| |
[LX]
Voorzichtig en langzaam, ten einde zijn stramme, verstijfde spieren zoo min mogelijk te bewegen, verhief Alva zich van zijn legerstede en trachtte een wat gemakkelijker houding voor zijn pijnlijk, door jicht geteisterd lichaam te vinden. Ofschoon de inwrijvingen, welke de dokter hem thans sedert eenige dagen gaf, wel eenige verlichting hadden gegeven en zijn beenen wat minder stijf geworden schenen te zijn, kostte ook de kleinste beweging hem nog groote inspanning en ging gepaard met felle pijnscheuten. Hij zweette over geheel zijn lichaam en zijn hart hamerde in zijn borst met een heftigheid, welke hem soms deed denken, dat zijn einde gekomen was. Verontrustend was deze gedachte aan de dood niet. Hij was ziek en vermoeid en hechtte zich niet meer aan dit leven, dat zoo rijk aan moeilijkheden en zorgen en zoo arm aan vreugde was. Soms betrapte hij zich er zelfs op, dat hij naar het einde verlangde, dat hij innerlijk bereid was zich zonder voorwaarden over te geven aan den grootste aller veldheeren. De vroegere strijdlust scheen hem verlaten te hebben, de ouderdom liet zijn
| |
| |
verlammende invloed gelden en deed gedachten bij hem opkomen, welke hij vroeger nimmer gekend had. Pijn had hem zwak en krachteloos gemaakt, hem in een toestand van hulpbehoevendheid gebracht, welke vernederend en ontmoedigend was voor een man, die met het zwaard in de vuist door het leven gegaan was. Beter was het zoo spoedig mogelijk te sterven, dan als een aan het bed gekluisterde grijsaard dit bestaan nog eenige jaren te moeten rekken. En toch kon hij niet scheiden, koesterde hij nog wenschen, welke hij, voordat hij voor eeuwig afscheid zou moeten nemen, nog gaarne vervuld wilde zien. Hij wilde zijn land nog terugzien, nog eenmaal van aangezicht tot aangezicht tegenover zijn koning staan en uit diens mond vernemen, dat zijn leven in dienst van Spanje goed besteed geweest was. De dokter had hem hoop geschonken, gezegd dat hij met de ziekte waaraan hij leed zoo oud als Methusalem kon worden, dat de hevige pijnaanvallen, welke hem thans teisterden, voorbij zouden gaan en dat hij binnenkort weder zooals vroeger zou kunnen loopen. De kleine vooruitgang in zijn toestand scheen er op te wijzen, dat de geneesheer juist geoordeeld had en daarom was het voorbarig en nutteloos thans reeds naar het einde te verlangen.

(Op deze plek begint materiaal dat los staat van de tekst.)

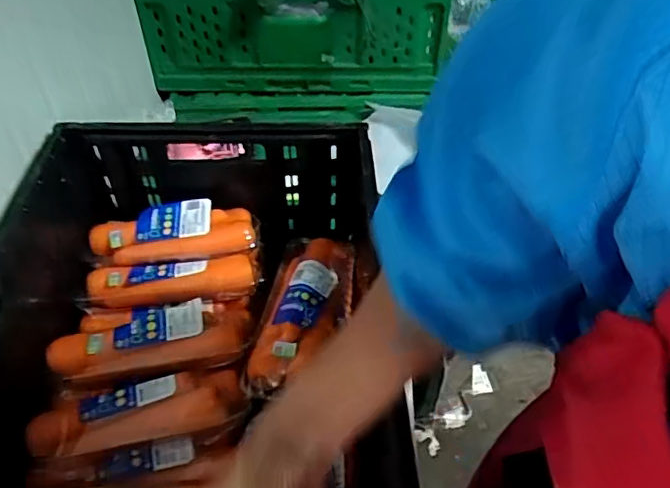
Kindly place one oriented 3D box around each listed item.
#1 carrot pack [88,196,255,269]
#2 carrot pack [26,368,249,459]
[{"bbox_3d":[-0.218,-0.016,0.757,0.212,0.036,0.083,-5,67,-2],"label":"carrot pack"},{"bbox_3d":[-0.206,0.174,0.588,0.222,0.046,0.086,-7,47,-7],"label":"carrot pack"}]

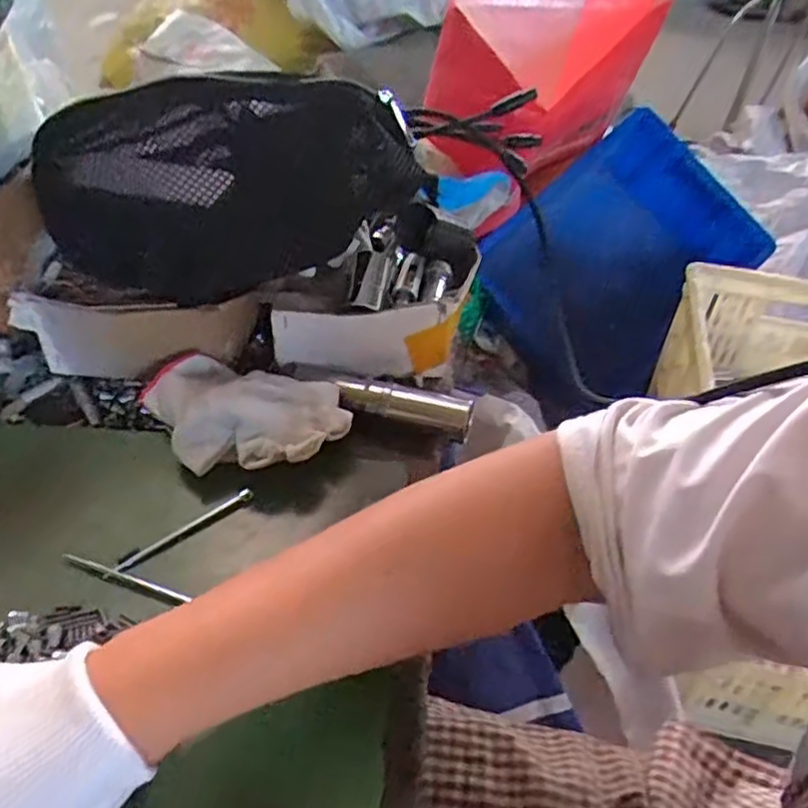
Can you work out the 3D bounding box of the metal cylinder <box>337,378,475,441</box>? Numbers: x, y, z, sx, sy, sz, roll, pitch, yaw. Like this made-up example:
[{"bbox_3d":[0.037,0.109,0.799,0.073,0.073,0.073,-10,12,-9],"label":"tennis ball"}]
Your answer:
[{"bbox_3d":[0.000,0.002,0.455,0.087,0.020,0.020,12,43,9],"label":"metal cylinder"}]

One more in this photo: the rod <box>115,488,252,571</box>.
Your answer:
[{"bbox_3d":[-0.122,0.068,0.392,0.082,0.006,0.006,-28,52,-31],"label":"rod"}]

Zooals hij thans lag, kon hij door het raam de gevelspitsen van de huizen aan de overzijde van de straat zien. Boven de daken scheen de bleek-gele zon, dezelfde zon, die in zijn vaderland als een fel stralend vuur aan de hemel stond en alles in gloed zette. Hoe verlangde hij er naar zijn stramme ledematen in de koesterende warmte dezer Spaansche zon uit te strekken. Een troost was het te weten, dat zijn verblijf in dit ellendige waterland, hoe het verder ook met zijn gezondheid zou mogen gaan, ten einde spoedde. Medina Celi, de lastige bemoeial en spion, was vertrokken, zonder de taak, waarvoor hij naar deze landen gekomen was, aanvaard te hebben. De koning had den grootcommandeur van Kastilië, Don Louis de
| |
| |
Requesens de Cuñiga, reeds als zijn opvolger aangewezen en het wachten was alleen nog maar op diens toestemming, welke zeker spoedig zou moeten komen, daar Filips gezegd had, dat hij geen verontschuldiging voor een weigering zou aannemen.

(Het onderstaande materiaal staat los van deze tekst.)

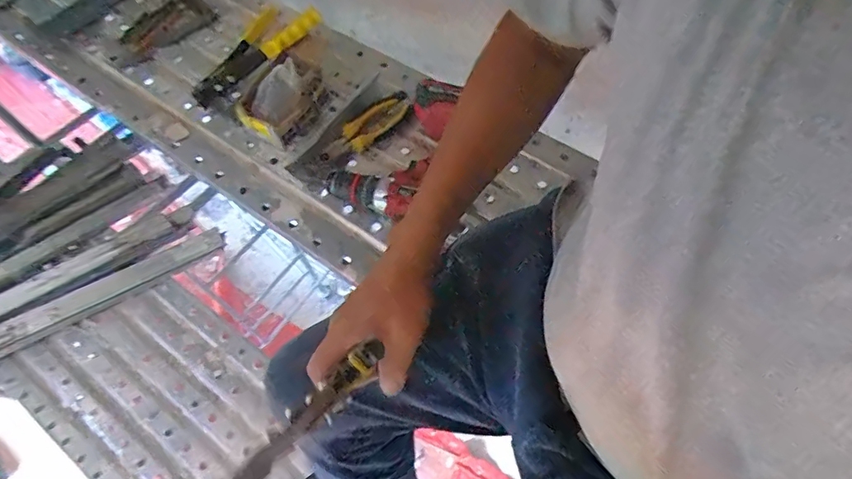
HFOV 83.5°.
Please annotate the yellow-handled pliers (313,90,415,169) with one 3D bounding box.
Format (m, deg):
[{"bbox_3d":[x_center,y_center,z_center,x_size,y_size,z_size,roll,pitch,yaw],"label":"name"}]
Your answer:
[{"bbox_3d":[-0.099,-0.169,0.742,0.191,0.020,0.048,-43,98,-22],"label":"yellow-handled pliers"}]

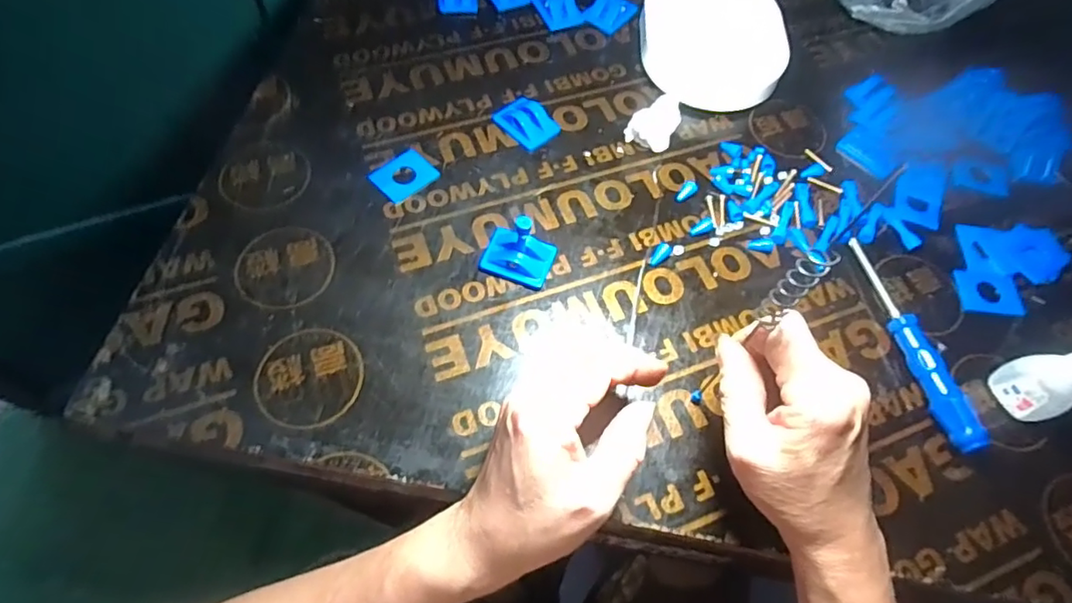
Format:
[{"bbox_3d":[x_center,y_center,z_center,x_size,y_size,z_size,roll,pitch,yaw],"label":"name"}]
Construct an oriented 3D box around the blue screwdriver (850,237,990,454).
[{"bbox_3d":[0.244,0.022,0.373,0.016,0.020,0.152,-9,63,-7],"label":"blue screwdriver"}]

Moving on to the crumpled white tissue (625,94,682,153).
[{"bbox_3d":[0.091,-0.138,0.439,0.033,0.028,0.035,26,64,11],"label":"crumpled white tissue"}]

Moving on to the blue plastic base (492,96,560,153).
[{"bbox_3d":[-0.007,-0.140,0.445,0.037,0.010,0.044,-39,70,-21],"label":"blue plastic base"}]

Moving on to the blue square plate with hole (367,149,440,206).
[{"bbox_3d":[-0.097,-0.093,0.416,0.035,0.004,0.043,41,67,17],"label":"blue square plate with hole"}]

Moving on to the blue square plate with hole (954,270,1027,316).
[{"bbox_3d":[0.323,-0.006,0.403,0.042,0.004,0.034,8,62,1],"label":"blue square plate with hole"}]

Na te hebben aangeklopt, trad zijn geheimschrijver binnen en overhandigde hem een brief, welke zooeven gebracht was. Alva bekeek even het zegel en gaf de brief toen terug. Nu de man zelf niet verschenen was, kon hij wel vermoeden wat dit schrijven van Fernando Gonzales, een van zijn Marraansche geldschieters, behelsde.
- Lees maar voor, zei hij lusteloos.
De brief bevatte slechts de mededeeling, dat Gonzales tot zijn spijt op het oogenblik, wegens een tekort aan gereed geld, niet in staat was het verlangde voorschot te verstrekken.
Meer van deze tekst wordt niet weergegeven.